The Softwood Lumber Dispute Between Canada and The United States

Case Code: ECON022 Case Length: 14 Pages Period: 1983-2007 Pub Date: 2007 Teaching Note: Not Available |
Price: Rs.300 Organization : - Industry : Manufacturing (Forest Products) Countries : USA and Canada Themes: Trade Dispute |

Abstract Case Intro 1 Case Intro 2 Excerpts
"The Government[s] of Canada and the United States made a huge investment in the Softwood Lumber Agreement to resolve more than 20 years of litigation."
- Susan Schwab, United States Trade Representative, in March 2007
"The NAFTA panel decision is gravely flawed and signifies a potential end to an important antidote in the U.S. lumber industry's efforts to counter the poison that is Canadian lumber industry practices."
- Steve Swanson, Chairman of the Coalition for Fair Lumber Imports, in March 2007
"When this incompetent government signed the softwood deal last fall, it promised seven years of peace and we have got barely seven months."
- Michael Ignatieff, Member of Canadian Parliament, in April 2007.
Introduction
In March 2007, the US Trade Representative, Susan Schwab (Schwab), said that she was keen on discussing the Canadian forestry programs, both federal and provincial, mentioned in the Softwood Lumber Agreement (SLA) of 2006, with David Emerson (Emerson), her Canadian counterpart. The SLA, which came into effect on October 12, 2006, reflected an attempt by Canada and the US to solve their lumber trade dispute which had dragged on for several decades. Softwood lumber had been one of Canada's largest exports to the US (Refer Exhibit I for US Imports of Softwood Lumber from Canada).
However, US lumber producers objected to Canada's trade practices, especially to the stumpage fees that the provincial governments collected from lumber companies, saying that they were so low that they amounted to subsidies. The first formal complaint from the US side was made as early as 1982, when the US Coalition for Fair Lumber Imports (CFLI) filed a petition with the US Department of Commerce (DOC). The petition claimed that the Canadian government's timber programs gave an unfair trade advantage to Canadian lumber producers, thus allowing them to export lumber to the US at prices that were much lower than that of US lumber. In 1983, the DOC did not find sufficient reason to regard low stumpage fees as subsidies; but in 1986, it agreed with US lumber associations' contention that low stumpage gave Canadian lumber producers an unfair trade advantage.
Consequently, the Canadian and US governments signed a Memorandum of Understanding (MoU) in 1986 and the SLA in 1996 in an effort to resolve the dispute. However, when the SLA expired, the US DOC initiated countervailing and antidumping duty determinations. In March 2002, the DOC determined that Canadian lumber was subsidized and in May 2002, the US imposed 27% duty on Canadian softwood lumber. Canadian producers, on the other hand, felt that they were unnecessarily targeted and labeled the US government's interventions as protectionist.
They felt that the US actions were against the spirit of the Free Trade Agreement (FTA) (Refer Exhibit II for a Brief Note on the Canada-US Free Trade Agreement) that the two countries had entered into in 1989. The Canadian government challenged US actions under NAFTA,8 at the World Trade Organization (WTO)9 and in the US federal courts.

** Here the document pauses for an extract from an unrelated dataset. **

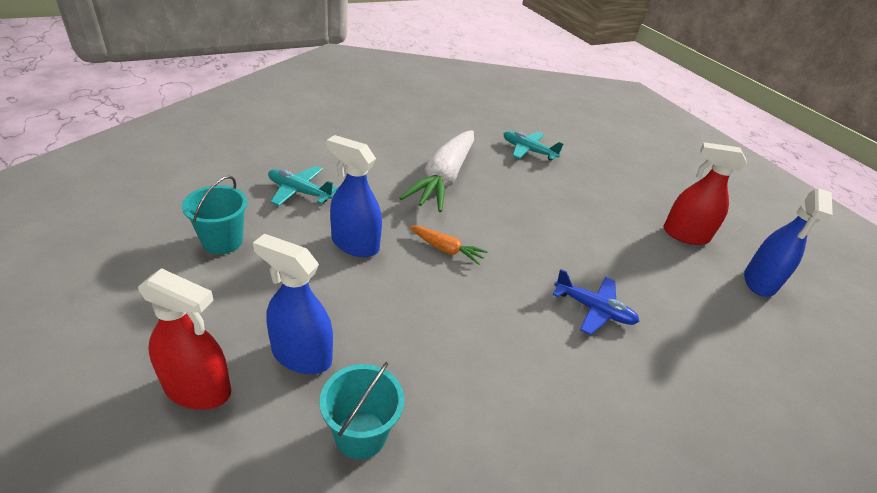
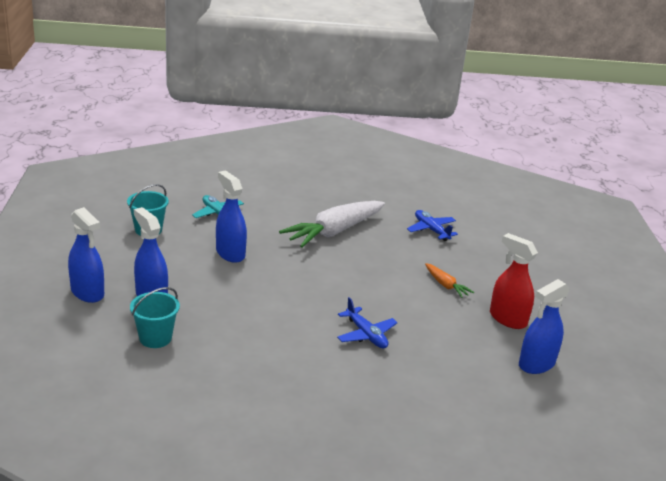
camera: 30 degrees right, 10 degrees down
red spray bottle [138,268,231,410] -> blue spray bottle [68,207,104,303]
orange carrot [410,226,488,265] -> orange carrot moved to [425,263,474,298]
turquoise plane [504,131,564,160] -> blue plane [407,210,458,241]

Even though Canada had taken the matter to NAFTA and the WTO, it was in favor of resolving the softwood lumber dispute bilaterally. After many rounds of discussion, Canada and the US signed a new SLA on September 12, 2006. Analysts were hopeful that this agreement would promote a stable trade environment for the softwood lumber industry of both countries. However, with newspaper reports in early 2007 suggesting that both sides were uncomfortable with certain clauses in the agreement, it seemed as though the dispute was going to linger on.